Twitter has a fundamental problem: It’s broken. Worse, the company seems unable to understand how to fix itself, and its users increasingly recognize the problem and are getting frustrated at the lack of any solution.

As someone who does community management for a living and uses Twitter as my primary social network, I see the problems on a daily basis, I see the friends of mine who have cut back their usage or given up entirely, and I find myself constantly self-editing my use of the service to stay away from topics I know are more likely to bring out the trolls, because Twitter simply doesn’t have the tools in place for me to protect myself if they arrive.

I shouldn’t have to self-edit to protect myself from attacks, but that’s the state of Twitter today.

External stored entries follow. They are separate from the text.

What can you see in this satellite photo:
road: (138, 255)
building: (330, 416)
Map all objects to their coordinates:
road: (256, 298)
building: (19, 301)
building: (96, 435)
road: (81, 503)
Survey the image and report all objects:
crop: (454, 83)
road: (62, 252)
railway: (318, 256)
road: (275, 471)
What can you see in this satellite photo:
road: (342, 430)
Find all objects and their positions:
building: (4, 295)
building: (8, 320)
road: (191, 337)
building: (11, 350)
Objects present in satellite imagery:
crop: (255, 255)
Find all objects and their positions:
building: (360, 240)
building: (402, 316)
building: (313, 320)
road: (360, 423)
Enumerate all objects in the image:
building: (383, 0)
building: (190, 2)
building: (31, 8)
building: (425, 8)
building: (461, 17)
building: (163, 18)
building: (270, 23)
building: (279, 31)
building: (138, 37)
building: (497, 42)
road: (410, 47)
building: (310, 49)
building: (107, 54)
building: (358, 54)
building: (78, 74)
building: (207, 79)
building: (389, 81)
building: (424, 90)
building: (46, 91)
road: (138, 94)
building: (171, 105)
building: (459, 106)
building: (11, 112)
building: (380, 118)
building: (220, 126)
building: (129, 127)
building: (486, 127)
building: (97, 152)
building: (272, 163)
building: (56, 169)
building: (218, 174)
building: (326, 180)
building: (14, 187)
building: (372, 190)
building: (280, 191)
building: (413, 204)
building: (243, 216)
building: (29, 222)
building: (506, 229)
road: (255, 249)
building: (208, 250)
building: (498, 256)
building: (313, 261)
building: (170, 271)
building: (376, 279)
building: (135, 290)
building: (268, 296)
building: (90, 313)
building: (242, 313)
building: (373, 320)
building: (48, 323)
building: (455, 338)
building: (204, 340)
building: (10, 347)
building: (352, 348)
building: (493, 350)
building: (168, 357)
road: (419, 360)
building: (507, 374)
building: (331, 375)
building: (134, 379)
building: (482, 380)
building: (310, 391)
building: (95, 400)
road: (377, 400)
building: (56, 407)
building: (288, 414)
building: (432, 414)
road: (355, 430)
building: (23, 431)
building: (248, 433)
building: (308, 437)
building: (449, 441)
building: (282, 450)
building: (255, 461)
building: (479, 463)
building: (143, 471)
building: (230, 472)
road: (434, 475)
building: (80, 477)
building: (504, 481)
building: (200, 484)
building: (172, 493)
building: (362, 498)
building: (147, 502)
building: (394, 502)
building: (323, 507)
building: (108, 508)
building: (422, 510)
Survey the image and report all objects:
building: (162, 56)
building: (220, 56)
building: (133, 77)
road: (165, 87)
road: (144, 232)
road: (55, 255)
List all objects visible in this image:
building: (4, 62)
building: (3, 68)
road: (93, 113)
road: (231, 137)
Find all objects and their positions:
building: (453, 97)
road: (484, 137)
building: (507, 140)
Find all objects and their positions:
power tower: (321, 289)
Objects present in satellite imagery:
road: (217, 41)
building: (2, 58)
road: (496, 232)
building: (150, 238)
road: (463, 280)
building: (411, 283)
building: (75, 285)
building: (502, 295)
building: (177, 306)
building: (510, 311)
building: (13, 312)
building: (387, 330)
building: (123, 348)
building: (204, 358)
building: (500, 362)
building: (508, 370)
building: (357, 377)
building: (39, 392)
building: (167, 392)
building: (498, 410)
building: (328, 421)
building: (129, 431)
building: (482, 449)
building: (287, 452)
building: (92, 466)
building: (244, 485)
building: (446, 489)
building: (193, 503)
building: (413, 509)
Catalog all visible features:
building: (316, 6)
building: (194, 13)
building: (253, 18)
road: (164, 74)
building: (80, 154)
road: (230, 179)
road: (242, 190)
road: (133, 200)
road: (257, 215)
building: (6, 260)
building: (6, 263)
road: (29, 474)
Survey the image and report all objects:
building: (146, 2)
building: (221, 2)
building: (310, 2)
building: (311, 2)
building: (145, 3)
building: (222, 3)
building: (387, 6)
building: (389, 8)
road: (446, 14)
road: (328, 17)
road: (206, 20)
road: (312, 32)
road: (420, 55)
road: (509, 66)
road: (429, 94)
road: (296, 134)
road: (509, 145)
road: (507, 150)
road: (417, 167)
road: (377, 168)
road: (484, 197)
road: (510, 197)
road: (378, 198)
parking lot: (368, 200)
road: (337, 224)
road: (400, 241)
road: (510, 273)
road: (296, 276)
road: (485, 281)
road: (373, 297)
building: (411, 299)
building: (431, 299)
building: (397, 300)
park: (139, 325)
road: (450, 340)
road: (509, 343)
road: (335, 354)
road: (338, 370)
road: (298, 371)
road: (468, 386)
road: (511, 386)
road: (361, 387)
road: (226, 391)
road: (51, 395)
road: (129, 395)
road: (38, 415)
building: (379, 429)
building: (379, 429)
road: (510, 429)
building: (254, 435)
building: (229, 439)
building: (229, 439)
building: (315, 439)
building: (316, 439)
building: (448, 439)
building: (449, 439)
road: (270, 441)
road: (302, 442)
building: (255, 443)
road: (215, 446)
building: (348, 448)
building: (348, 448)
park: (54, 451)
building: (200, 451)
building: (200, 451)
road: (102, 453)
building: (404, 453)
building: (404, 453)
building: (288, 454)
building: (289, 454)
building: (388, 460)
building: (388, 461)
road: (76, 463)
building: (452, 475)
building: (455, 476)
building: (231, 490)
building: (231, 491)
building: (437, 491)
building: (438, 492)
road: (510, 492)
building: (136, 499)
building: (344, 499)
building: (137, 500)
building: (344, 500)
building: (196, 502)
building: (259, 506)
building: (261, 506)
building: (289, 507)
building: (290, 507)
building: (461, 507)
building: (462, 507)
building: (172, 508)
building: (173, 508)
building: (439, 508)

How to fix twitter? Can Twitter be fixed? I have had this conversation multiple times recently, and each ended up turning into “it’s hard to explain, but….”, and that tells me it’s time to try to sort the problems and explain how I’d tackle the problems if it were my problem to solve. Which, fortunately, it’s not.

Twitter is fundamentally broken

How do I define the way Twitter is broken?

A user of a social system should have an expectation that they can feel safe using it. If a user gets attacked on the service, they should be able to mute the attack. People who follow that user shouldn’t be attacked because they follow them. A user should be able to report attacks and abuse with a expectation that the service will evaluate the report and act as necessary to protect them.

Twitter fails at this on all counts. This failure goes back to 2014 and well before. It continues today, even though in February they announced their latest “hey, we’re getting serious about fixing the abuse problem”. Six months later, we’re still waiting — for anything substantive.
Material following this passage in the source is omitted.